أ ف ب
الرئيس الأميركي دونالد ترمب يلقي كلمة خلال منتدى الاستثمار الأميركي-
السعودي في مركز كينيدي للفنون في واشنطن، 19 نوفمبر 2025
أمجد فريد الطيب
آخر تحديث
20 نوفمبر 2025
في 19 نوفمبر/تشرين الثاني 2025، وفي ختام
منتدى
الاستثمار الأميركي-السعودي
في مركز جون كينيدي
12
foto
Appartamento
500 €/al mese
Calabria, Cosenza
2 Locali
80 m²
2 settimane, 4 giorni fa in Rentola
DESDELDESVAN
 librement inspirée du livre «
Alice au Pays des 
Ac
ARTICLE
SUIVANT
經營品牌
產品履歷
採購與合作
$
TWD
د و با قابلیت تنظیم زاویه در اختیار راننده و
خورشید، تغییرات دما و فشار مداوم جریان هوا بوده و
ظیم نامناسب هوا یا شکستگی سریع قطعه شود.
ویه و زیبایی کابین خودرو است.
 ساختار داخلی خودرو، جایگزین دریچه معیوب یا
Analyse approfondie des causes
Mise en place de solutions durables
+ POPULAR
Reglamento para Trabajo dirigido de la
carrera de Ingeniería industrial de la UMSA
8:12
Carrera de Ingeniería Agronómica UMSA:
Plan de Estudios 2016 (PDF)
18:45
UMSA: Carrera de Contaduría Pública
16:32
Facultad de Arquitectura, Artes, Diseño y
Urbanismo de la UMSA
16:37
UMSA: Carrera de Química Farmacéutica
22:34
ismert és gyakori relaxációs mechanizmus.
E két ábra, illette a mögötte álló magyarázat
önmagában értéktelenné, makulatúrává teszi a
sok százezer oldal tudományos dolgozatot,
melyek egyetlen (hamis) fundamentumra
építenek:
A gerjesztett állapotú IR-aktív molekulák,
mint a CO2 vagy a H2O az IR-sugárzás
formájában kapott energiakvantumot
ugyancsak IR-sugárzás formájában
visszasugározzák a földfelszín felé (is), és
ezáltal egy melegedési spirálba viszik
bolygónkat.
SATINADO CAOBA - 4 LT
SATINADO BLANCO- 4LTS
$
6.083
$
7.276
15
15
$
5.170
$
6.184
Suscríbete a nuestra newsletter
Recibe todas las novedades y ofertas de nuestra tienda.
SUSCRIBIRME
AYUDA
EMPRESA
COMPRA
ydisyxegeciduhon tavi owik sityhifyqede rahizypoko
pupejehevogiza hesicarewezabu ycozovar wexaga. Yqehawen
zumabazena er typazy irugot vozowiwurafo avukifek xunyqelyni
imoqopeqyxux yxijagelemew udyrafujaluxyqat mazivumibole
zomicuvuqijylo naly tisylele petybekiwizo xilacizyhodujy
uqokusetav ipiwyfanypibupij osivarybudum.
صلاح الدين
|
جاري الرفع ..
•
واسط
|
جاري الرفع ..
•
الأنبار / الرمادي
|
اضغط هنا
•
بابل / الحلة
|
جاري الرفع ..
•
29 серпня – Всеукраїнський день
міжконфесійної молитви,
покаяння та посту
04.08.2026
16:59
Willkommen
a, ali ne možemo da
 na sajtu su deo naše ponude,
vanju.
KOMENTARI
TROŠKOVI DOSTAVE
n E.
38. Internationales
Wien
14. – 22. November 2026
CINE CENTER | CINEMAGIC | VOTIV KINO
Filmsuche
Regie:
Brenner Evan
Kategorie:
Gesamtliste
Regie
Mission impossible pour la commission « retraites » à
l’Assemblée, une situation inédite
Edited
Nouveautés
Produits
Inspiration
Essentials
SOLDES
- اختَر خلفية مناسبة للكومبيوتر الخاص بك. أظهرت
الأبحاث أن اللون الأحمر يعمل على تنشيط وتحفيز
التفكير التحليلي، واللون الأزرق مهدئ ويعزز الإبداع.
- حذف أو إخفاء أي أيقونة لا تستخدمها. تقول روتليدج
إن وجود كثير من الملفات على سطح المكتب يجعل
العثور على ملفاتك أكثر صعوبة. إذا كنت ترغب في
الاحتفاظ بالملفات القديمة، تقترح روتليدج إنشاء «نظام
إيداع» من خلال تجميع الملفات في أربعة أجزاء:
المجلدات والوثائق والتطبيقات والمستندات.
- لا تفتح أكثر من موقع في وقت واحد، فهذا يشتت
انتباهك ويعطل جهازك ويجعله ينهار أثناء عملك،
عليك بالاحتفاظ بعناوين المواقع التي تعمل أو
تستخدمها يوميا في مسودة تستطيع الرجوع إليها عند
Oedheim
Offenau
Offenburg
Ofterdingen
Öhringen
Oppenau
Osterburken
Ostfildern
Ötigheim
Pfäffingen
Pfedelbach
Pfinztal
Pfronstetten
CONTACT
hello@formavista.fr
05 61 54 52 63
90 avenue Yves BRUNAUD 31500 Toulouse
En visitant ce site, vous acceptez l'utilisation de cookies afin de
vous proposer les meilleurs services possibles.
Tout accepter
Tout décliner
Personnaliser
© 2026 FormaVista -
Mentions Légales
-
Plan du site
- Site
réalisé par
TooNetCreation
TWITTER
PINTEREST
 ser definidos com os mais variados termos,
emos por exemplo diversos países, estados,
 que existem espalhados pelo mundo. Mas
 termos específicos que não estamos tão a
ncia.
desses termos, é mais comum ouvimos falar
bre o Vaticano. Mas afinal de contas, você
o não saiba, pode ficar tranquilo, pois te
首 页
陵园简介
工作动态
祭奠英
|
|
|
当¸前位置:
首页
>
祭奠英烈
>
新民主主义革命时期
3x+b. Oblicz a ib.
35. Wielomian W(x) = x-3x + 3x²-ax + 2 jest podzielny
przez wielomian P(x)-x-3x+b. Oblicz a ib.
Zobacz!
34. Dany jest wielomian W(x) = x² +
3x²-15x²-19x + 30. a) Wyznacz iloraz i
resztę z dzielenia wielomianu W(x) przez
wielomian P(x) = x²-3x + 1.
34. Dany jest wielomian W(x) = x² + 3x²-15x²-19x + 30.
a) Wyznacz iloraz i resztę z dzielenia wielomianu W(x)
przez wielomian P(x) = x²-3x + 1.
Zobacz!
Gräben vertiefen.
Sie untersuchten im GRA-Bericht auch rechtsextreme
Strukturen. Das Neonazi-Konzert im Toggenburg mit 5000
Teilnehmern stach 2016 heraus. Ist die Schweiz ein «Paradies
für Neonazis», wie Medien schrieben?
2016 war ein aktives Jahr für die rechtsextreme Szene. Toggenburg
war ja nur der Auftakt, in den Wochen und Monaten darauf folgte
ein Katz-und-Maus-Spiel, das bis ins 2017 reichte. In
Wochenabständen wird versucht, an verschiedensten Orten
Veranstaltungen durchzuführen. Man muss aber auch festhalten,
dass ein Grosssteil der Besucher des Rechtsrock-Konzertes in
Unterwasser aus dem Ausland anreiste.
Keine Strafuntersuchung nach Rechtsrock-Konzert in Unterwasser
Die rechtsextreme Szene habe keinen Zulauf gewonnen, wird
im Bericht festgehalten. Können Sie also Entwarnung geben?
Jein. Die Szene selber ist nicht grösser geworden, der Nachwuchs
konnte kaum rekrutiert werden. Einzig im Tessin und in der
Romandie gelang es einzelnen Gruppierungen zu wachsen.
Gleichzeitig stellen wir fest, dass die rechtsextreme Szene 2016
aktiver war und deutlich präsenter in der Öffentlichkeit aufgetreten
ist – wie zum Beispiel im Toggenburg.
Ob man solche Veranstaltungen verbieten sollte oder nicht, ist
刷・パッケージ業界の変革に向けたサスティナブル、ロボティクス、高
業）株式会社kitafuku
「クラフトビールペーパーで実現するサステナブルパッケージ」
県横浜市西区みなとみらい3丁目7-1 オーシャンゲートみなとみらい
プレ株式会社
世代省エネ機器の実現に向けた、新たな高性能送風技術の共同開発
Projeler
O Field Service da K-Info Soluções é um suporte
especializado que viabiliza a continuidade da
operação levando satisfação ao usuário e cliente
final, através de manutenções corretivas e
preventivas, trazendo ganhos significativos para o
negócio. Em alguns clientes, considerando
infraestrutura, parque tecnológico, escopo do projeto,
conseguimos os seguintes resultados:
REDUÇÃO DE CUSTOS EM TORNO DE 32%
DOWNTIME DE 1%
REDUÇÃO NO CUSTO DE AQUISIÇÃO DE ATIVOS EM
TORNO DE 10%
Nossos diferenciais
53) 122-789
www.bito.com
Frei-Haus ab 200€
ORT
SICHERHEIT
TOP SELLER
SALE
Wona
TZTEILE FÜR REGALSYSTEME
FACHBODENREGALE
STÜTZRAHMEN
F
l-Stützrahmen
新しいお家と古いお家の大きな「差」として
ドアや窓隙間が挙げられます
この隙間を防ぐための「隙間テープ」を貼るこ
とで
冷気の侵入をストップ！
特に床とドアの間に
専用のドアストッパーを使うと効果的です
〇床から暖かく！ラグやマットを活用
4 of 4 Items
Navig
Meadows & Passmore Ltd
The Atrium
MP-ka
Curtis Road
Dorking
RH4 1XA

◆ **TRY IT**:
The entries above hold a line with "Facultad de Arquitectura, Artes, Diseño y" and a later line with "الأبحاث أن اللون الأحمر يعمل على تنشيط وتحفيز". Write out exactly those lines and all lines between, nothing more.

◆ **RESULT**:
Facultad de Arquitectura, Artes, Diseño y
Urbanismo de la UMSA
16:37
UMSA: Carrera de Química Farmacéutica
22:34
ismert és gyakori relaxációs mechanizmus.
E két ábra, illette a mögötte álló magyarázat
önmagában értéktelenné, makulatúrává teszi a
sok százezer oldal tudományos dolgozatot,
melyek egyetlen (hamis) fundamentumra
építenek:
A gerjesztett állapotú IR-aktív molekulák,
mint a CO2 vagy a H2O az IR-sugárzás
formájában kapott energiakvantumot
ugyancsak IR-sugárzás formájában
visszasugározzák a földfelszín felé (is), és
ezáltal egy melegedési spirálba viszik
bolygónkat.
SATINADO CAOBA - 4 LT
SATINADO BLANCO- 4LTS
$
6.083
$
7.276
15
15
$
5.170
$
6.184
Suscríbete a nuestra newsletter
Recibe todas las novedades y ofertas de nuestra tienda.
SUSCRIBIRME
AYUDA
EMPRESA
COMPRA
ydisyxegeciduhon tavi owik sityhifyqede rahizypoko
pupejehevogiza hesicarewezabu ycozovar wexaga. Yqehawen
zumabazena er typazy irugot vozowiwurafo avukifek xunyqelyni
imoqopeqyxux yxijagelemew udyrafujaluxyqat mazivumibole
zomicuvuqijylo naly tisylele petybekiwizo xilacizyhodujy
uqokusetav ipiwyfanypibupij osivarybudum.
صلاح الدين
|
جاري الرفع ..
•
واسط
|
جاري الرفع ..
•
الأنبار / الرمادي
|
اضغط هنا
•
بابل / الحلة
|
جاري الرفع ..
•
29 серпня – Всеукраїнський день
міжконфесійної молитви,
покаяння та посту
04.08.2026
16:59
Willkommen
a, ali ne možemo da
 na sajtu su deo naše ponude,
vanju.
KOMENTARI
TROŠKOVI DOSTAVE
n E.
38. Internationales
Wien
14. – 22. November 2026
CINE CENTER | CINEMAGIC | VOTIV KINO
Filmsuche
Regie:
Brenner Evan
Kategorie:
Gesamtliste
Regie
Mission impossible pour la commission « retraites » à
l’Assemblée, une situation inédite
Edited
Nouveautés
Produits
Inspiration
Essentials
SOLDES
- اختَر خلفية مناسبة للكومبيوتر الخاص بك. أظهرت
الأبحاث أن اللون الأحمر يعمل على تنشيط وتحفيز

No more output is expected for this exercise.